====== Passage given ======

# Walking Sticks



## PAINE (Aug 27, 2003)

Hi. 

My family and I are starting to get into mild hiking and trail walking. I have three kids (10,7, and 7) who want walking sticks and I'd like to get one for my wife and I as well. I don't want to spend a lot and am looking for something economical but useful on those occasions when we might be in rougher terrain. What can you suggest?


----------



## Greg (Aug 28, 2003)

I think these are more for show than anything else:

http://www.kywalkingstick.com/

Have you considered trekking poles?


----------



## PAINE (Aug 28, 2003)

Greg:

I agree, and am looking at trekking poles as well. But they are small kids and I'm looking for something that they can have fun with so that they can enjoy the walk/hike and look at other things besides dead branches. If you know what I mean.


----------



## mtnman2003 (Aug 28, 2003)

I totally enjoy a walking stick to the new fangled trekkin poles. I use what was a small oak tree, that was as straight as possible. Then I take the bark of, sand it down then varnish it. My current stick is the third one I have had in over 28 years of hiking. Go natural! Not man made in some factory that is polluting our enviorment.


----------



## PAINE (Aug 29, 2003)

*Go Natural*

Thanks for the feedback and for your advice. very much appreciated


----------



## voodoochile13 (Sep 8, 2003)

I would agree with go natural. Go into the woods and find a nice stick. I use Sassafrass if spelling is correct. The vines like to climb on it and after years the tree has twists. I then carve them differently. Collect walking stick placks to where I have been. It is more of a memory stick. If I had a pic I would post. Maybe by this weekend I can put a pic up. It is also a conversation peace. People always ask me where I bought it. I look and laugh. Some have even offered me money. Better than buying a peace of aluminum.


----------



## PAINE (Sep 8, 2003)

Thanks, I bought 5 wooden walking sticks


----------

======

[Problem details]:
Answer these questions from the walking stick thread:
1. What ages does PAINE give for the three kids?
2. What did mtnman2003 make his walking stick from?
3. How many wooden walking sticks did PAINE buy in the end?
The listing that comes next is from a separate source and has no connection to the walking stick thread.

====== Given information ======

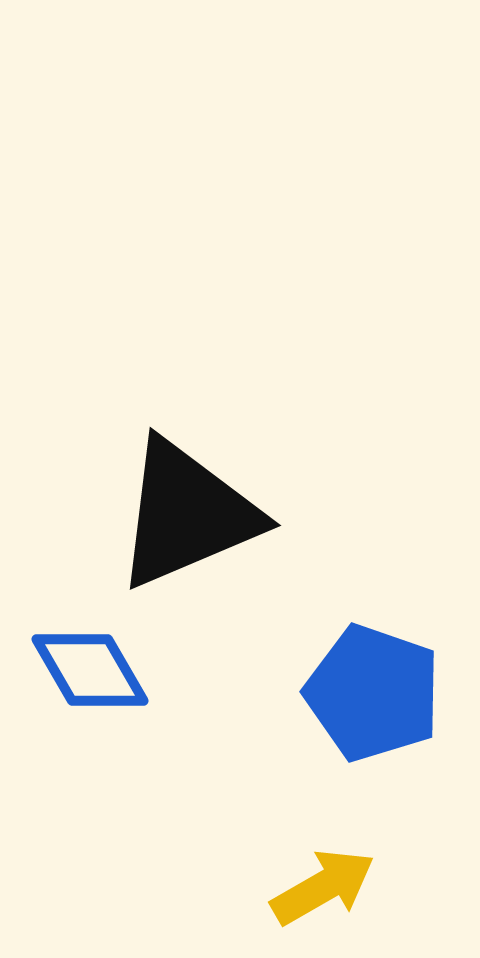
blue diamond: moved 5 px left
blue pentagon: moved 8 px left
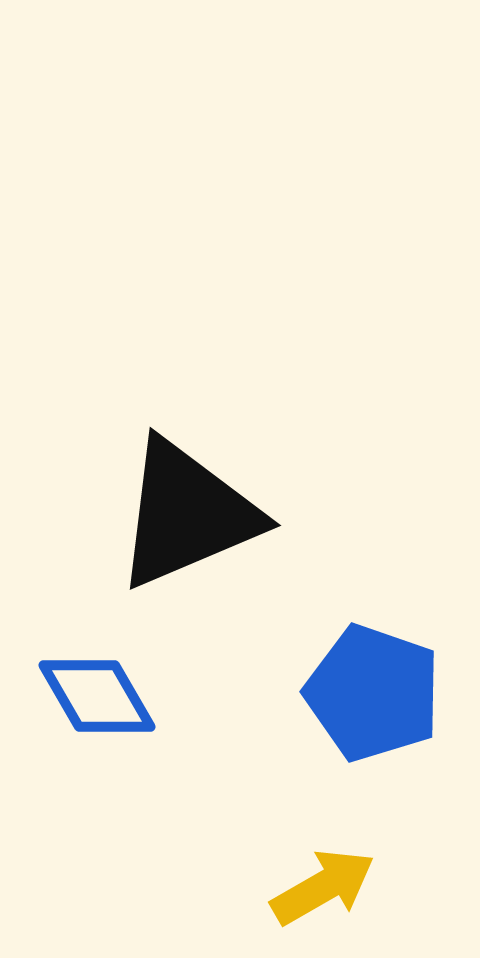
blue diamond: moved 7 px right, 26 px down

======

[Solution to the problem]:
1. 10, 7, and 7
2. A small oak tree that was as straight as possible
3. 5